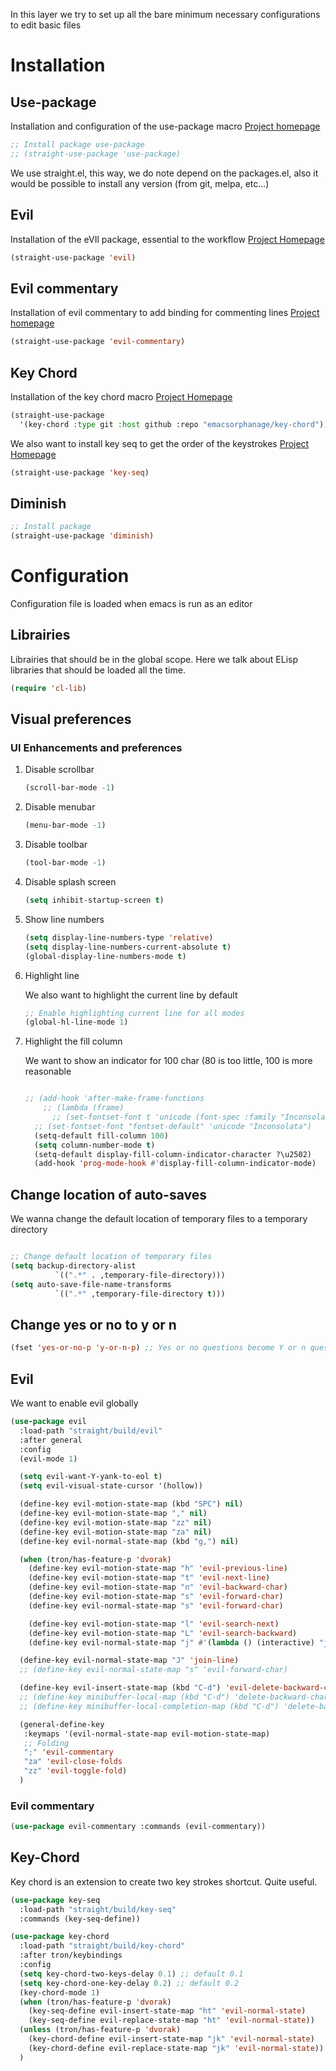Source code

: In this layer we try to set up all the bare minimum necessary configurations
to edit basic files


* Installation
** Use-package
Installation and configuration of the use-package macro
[[https://github.com/jwiegley/use-package][Project homepage]]


#+BEGIN_SRC emacs-lisp :tangle install.el
;; Install package use-package
;; (straight-use-package 'use-package)
#+END_SRC

We use straight.el, this way, we do note depend on the packages.el, also
it would be possible to install any version (from git, melpa, etc...)
** Evil
Installation of the eVIl package, essential to the workflow
[[https://github.com/emacs-evil/evil][Project Homepage]]

#+BEGIN_SRC emacs-lisp :tangle install.el
(straight-use-package 'evil)
#+END_SRC
** Evil commentary
Installation of evil commentary to add binding for commenting lines
[[https://github.com/linktohack/evil-commentary][Project homepage]]

#+BEGIN_SRC emacs-lisp :tangle install.el
(straight-use-package 'evil-commentary)
#+END_SRC

** Key Chord
Installation of the key chord macro
[[https://www.emacswiki.org/emacs/KeyChord][Project Homepage]]

#+BEGIN_SRC emacs-lisp :tangle install.el
(straight-use-package
  '(key-chord :type git :host github :repo "emacsorphanage/key-chord"))
#+END_SRC

We also want to install key seq to get the order of the keystrokes
[[https://github.com/vlevit/key-seq.el][Project Homepage]]

#+BEGIN_SRC emacs-lisp :tangle install.el
(straight-use-package 'key-seq)
#+END_SRC
** Diminish
#+BEGIN_SRC emacs-lisp :tangle install.el
;; Install package
(straight-use-package 'diminish)
#+END_SRC
* Configuration
Configuration file is loaded when emacs is run as an editor
** Librairies
Librairies that should be in the global scope. Here we talk about ELisp libraries that should
be loaded all the time.
#+BEGIN_SRC emacs-lisp :tangle config.el
(require 'cl-lib)
#+END_SRC

** Visual preferences
*** UI Enhancements and preferences
**** Disable scrollbar
#+BEGIN_SRC emacs-lisp :tangle config.el
(scroll-bar-mode -1)
#+END_SRC
**** Disable menubar
#+BEGIN_SRC emacs-lisp :tangle config.el
(menu-bar-mode -1)
#+END_SRC
**** Disable toolbar
#+BEGIN_SRC emacs-lisp :tangle config.el
(tool-bar-mode -1)
#+END_SRC
**** Disable splash screen
#+BEGIN_SRC emacs-lisp :tangle config.el
(setq inhibit-startup-screen t)
#+END_SRC
**** Show line numbers
#+BEGIN_SRC emacs-lisp :tangle config.el
  (setq display-line-numbers-type 'relative)
  (setq display-line-numbers-current-absolute t)
  (global-display-line-numbers-mode t)

#+END_SRC

**** Highlight line
We also want to highlight the current line by default

#+BEGIN_SRC emacs-lisp :tangle config.el
;; Enable highlighting current line for all modes
(global-hl-line-mode 1)
#+END_SRC
**** Highlight the fill column
We want to show an indicator for 100 char (80 is too little, 100 is more reasonable
#+BEGIN_SRC emacs-lisp :tangle config.el

;; (add-hook 'after-make-frame-functions
    ;; (lambda (frame)
      ;; (set-fontset-font t 'unicode (font-spec :family "Inconsolata") nil 'prepend)))
  ;; (set-fontset-font "fontset-default" 'unicode "Inconsolata")
  (setq-default fill-column 100)
  (setq column-number-mode t)
  (setq-default display-fill-column-indicator-character ?\u2502)
  (add-hook 'prog-mode-hook #'display-fill-column-indicator-mode)
#+END_SRC


** Change location of auto-saves
We wanna change the default location of temporary files to a temporary directory
#+BEGIN_SRC emacs-lisp :tangle config.el

;; Change default location of temporary files
(setq backup-directory-alist
          `((".*" . ,temporary-file-directory)))
(setq auto-save-file-name-transforms
          `((".*" ,temporary-file-directory t)))
#+END_SRC
** Change yes or no to y or n
#+BEGIN_SRC emacs-lisp :tangle config.el
(fset 'yes-or-no-p 'y-or-n-p) ;; Yes or no questions become Y or n questions
#+END_SRC
** Evil
We want to enable evil globally

#+BEGIN_SRC emacs-lisp :tangle config.el
(use-package evil
  :load-path "straight/build/evil"
  :after general
  :config
  (evil-mode 1)

  (setq evil-want-Y-yank-to-eol t)
  (setq evil-visual-state-cursor '(hollow))

  (define-key evil-motion-state-map (kbd "SPC") nil)
  (define-key evil-motion-state-map "," nil)
  (define-key evil-motion-state-map "zz" nil)
  (define-key evil-motion-state-map "za" nil)
  (define-key evil-normal-state-map (kbd "g,") nil)

  (when (tron/has-feature-p 'dvorak)
    (define-key evil-motion-state-map "h" 'evil-previous-line)
    (define-key evil-motion-state-map "t" 'evil-next-line)
    (define-key evil-motion-state-map "n" 'evil-backward-char)
    (define-key evil-motion-state-map "s" 'evil-forward-char)
    (define-key evil-normal-state-map "s" 'evil-forward-char)

    (define-key evil-motion-state-map "l" 'evil-search-next)
    (define-key evil-motion-state-map "L" 'evil-search-backward)
    (define-key evil-normal-state-map "j" #'(lambda () (interactive) "join this line at the end of the line below" (join-line 1))))

  (define-key evil-normal-state-map "J" 'join-line)
  ;; (define-key evil-normal-state-map "s" 'evil-forward-char)

  (define-key evil-insert-state-map (kbd "C-d") 'evil-delete-backward-char)
  ;; (define-key minibuffer-local-map (kbd "C-d") 'delete-backward-char)
  ;; (define-key minibuffer-local-completion-map (kbd "C-d") 'delete-backward-char)

  (general-define-key
   :keymaps '(evil-normal-state-map evil-motion-state-map)
   ;; Folding
   ";" 'evil-commentary
   "za" 'evil-close-folds
   "zz" 'evil-toggle-fold)
  )
#+END_SRC

*** Evil commentary
#+BEGIN_SRC emacs-lisp :tangle config.el
(use-package evil-commentary :commands (evil-commentary))
#+END_SRC

** Key-Chord
Key chord is an extension to create two key strokes shortcut. Quite useful.

#+BEGIN_SRC emacs-lisp :tangle config.el
(use-package key-seq
  :load-path "straight/build/key-seq"
  :commands (key-seq-define))

(use-package key-chord
  :load-path "straight/build/key-chord"
  :after tron/keybindings
  :config
  (setq key-chord-two-keys-delay 0.1) ;; default 0.1
  (setq key-chord-one-key-delay 0.2) ;; default 0.2
  (key-chord-mode 1)
  (when (tron/has-feature-p 'dvorak)
    (key-seq-define evil-insert-state-map "ht" 'evil-normal-state)
    (key-seq-define evil-replace-state-map "ht" 'evil-normal-state))
  (unless (tron/has-feature-p 'dvorak)
    (key-chord-define evil-insert-state-map "jk" 'evil-normal-state)
    (key-chord-define evil-replace-state-map "jk" 'evil-normal-state))
  )
#+END_SRC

───

Exact repetition is required for the lines from the first one in the listing through the one that holds "Installation of the eVIl", and pictures are to be omitted.

> [Exercise response]
Source code

: In this layer we try to set up all the bare minimum necessary configurations
to edit basic files


* Installation
** Use-package
Installation and configuration of the use-package macro
[[https://github.com/jwiegley/use-package][Project homepage]]


#+BEGIN_SRC emacs-lisp :tangle install.el
;; Install package use-package
;; (straight-use-package 'use-package)
#+END_SRC

We use straight.el, this way, we do note depend on the packages.el, also
it would be possible to install any version (from git, melpa, etc...)
** Evil
Installation of the eVIl package, essential to the workflow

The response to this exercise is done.